水分をしっかり摂取すると便秘は改善するのか?
研究の背景/目的
本研究の目的は,慢性便秘の小児における浸透圧性下剤(PEG 4000およびラクツロース)による治療の転帰に、水分摂取量がどの程度影響を及ぼすか評価することであった。
研究の方法
医療記録をレビューし, 以下の基準を満たす慢性便秘の27人の子供を登録した:
- 3か月以上の安定して維持投薬を受けている
- 比較された2つの期間の間に用量の変更又は薬物の変更がない
- 調査期間中に摂取量又は転帰に影響を及ぼすおそれのある臨床的事象が認められない
- 便通の回数、便の硬さ及び水分の摂取量を日誌に記載されている:
日記は一回の訪問につき25日以上に及んだ - 比較する2つの期間の間隔が3ヶ月未満であった
排便および便の硬さに関してスコアリングシステムを開発した。
同一患者について,良好な水分摂取期間のスコアを不良な水分摂取期間のスコアと比較した。
解析にはWilcoxon符号順位検定を用いた。
研究の結果
ポリエチレングリコール4000 (PEG 4000;14例)では,良好な水分摂取に関する排便スコアは21.43~30.00(中央値, 27.78)であった。
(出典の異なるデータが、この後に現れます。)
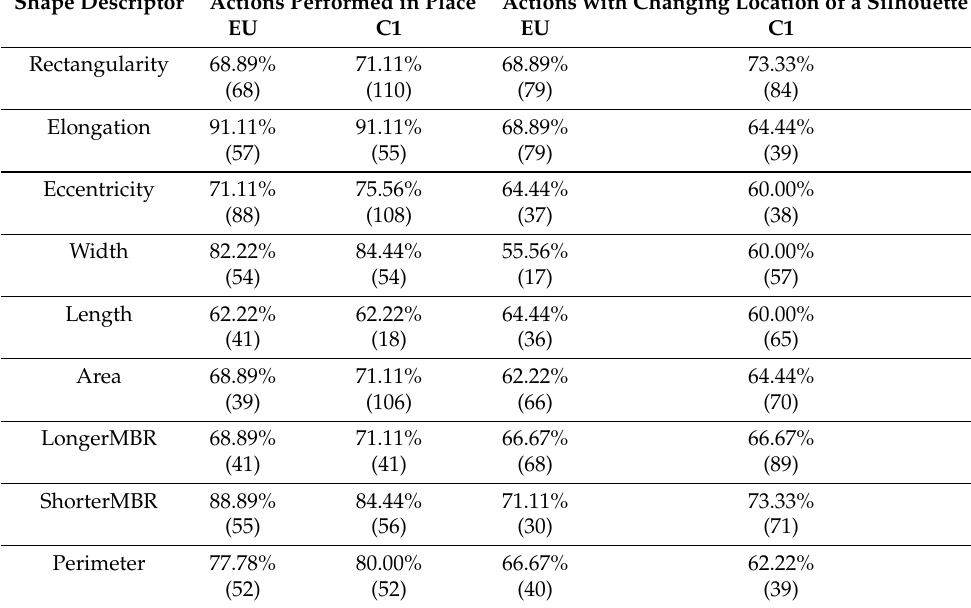
Table 1. Results for the experiments using the ‘lower-occlusion’ database. Correct classification rates are given for coarsely classified actions, nine shape descriptors based on the Minimum Bounding Rectangle and two matching measures (EU—distance, C1—correlation). The number of the DFT coefficients is given in brackets.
一方で, 水分摂取が不良な場合の排便スコアは19.00~30.00(中央値, 25.13; P=0.009)であった。
便の硬さについては,良好な水分摂取に関するスコアは11.79~20.00(中央値, 20.00)であったが, 水分摂取が不良な場合のスコアは11.00~25.00(中央値, 15.91;P=0.002)であった。
ラクツロース(13例)については,排便の二つのカテゴリーに関して統計学的な有意差はなかった。
結論
PEG 4000を既に服用している小児は,追加の水分摂取が依然として有益である。
考察と感想
少し補足してみようと思います。27人の小児が最終的に解析の対象となりました。
腸の動きに関しては、一日に1回以上の排便があれば1点。
便の性状に関しては、水様便は1点、泥状便は0.75点、通常の便は0.5、硬い便は0.25点
と記録して、30日で点数を換算しています。
水分摂取の目安ですが、
体重 | 水分摂取 |
15 kg | 500-600 mL |
20 kg | 700-800 mL |
25 kg | 800-900 mL |
30 kg | 1000 mL |
> 40kg | 1200-1500 mL |
と定義し、目安の20%未満を少ないグループに定義しています。
水分摂取の悪い時期と良い時期を比較したようです。
ポリエチレングリコールを投与された14名に関しては、以下の通りで改善傾向がありました:
水分摂取量 | 少ない | 多い |
排便回数のスコア | 25.13 (19.00-30.00) |
27.78 (21.43-30.00) |
便の性状のスコア | 15.91 (11.00-25.00) |
20.00 (11.79-20.00) |
ラクツロースのグループ(N=13)はどうでしょうか:
水分摂取量 | 少ない | 多い |
排便回数のスコア | 23.44 (12.86-28.00) |
24.55 (15.00-28.97) |
便の性状のスコア | 13.00 (6.43-17.79) |
13.93 (7.97-18.10) |
ほとんどスコアがかわていないようです。
まとめ
今回の研究は、ラクツロースまたはポリエチレングリコールを内服中の小児において、水分摂取量が排便の回数や性状の影響するか検討しています。
ポリエチレングリーコールを内服中の小児においてのみ、水分摂取量が多い時の方が、排便回数や性状が良好な傾向にあったようです。